## [Your instructions]
Rewrite the blog post below from "Another face in" to "is that book?", putting "desk" in place of "table".

## [Source document]
BEGIN

Another face in the opaque crowd searching for some translucence to diffuse and project his myriad thoughts through this utterly abhorrent state of lame rigidity.

Monday, May 31, 2010

Abstruse Papyrus.



An OLD BOOK, BLACK in colour, rests on the table in an overtly synchronized state of vicious equilibrium with the dystopian world. Nothing is written on it's cover.
Light emanates from it. The whole spectrum.
Isn't black, supposedly a colour which absorbs all other colours, or let's say devours all other colours?
Is this good or bad, a miracle or a sin?
Will it be wise to open the book?
What is that book?
What lies inside?

p.s. - please pardon me for my naive painting.


Friday, May 28, 2010

An apparition!




She ensconced herself in her chair,
unaware of what was going on outside.
She flipped through the pages,
of "The Bridge Across Forever".

She was humming a tune,
oh, what was it?
A song of love,
'Sacrifice' by Elton John.

The execrable power cut,
out of nowhere.
The tube light seemed to glow,
in the fair darkness; she sighed.

END

## [Material provided]
BEGIN

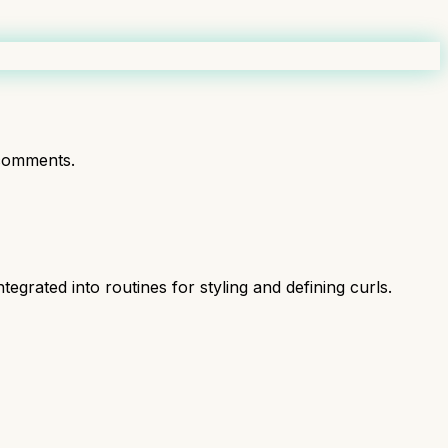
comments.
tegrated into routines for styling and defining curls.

END

## [Solved exercise]
Another face in the opaque crowd searching for some translucence to diffuse and project his myriad thoughts through this utterly abhorrent state of lame rigidity.

Monday, May 31, 2010

Abstruse Papyrus.



An OLD BOOK, BLACK in colour, rests on the desk in an overtly synchronized state of vicious equilibrium with the dystopian world. Nothing is written on it's cover.
Light emanates from it. The whole spectrum.
Isn't black, supposedly a colour which absorbs all other colours, or let's say devours all other colours?
Is this good or bad, a miracle or a sin?
Will it be wise to open the book?
What is that book?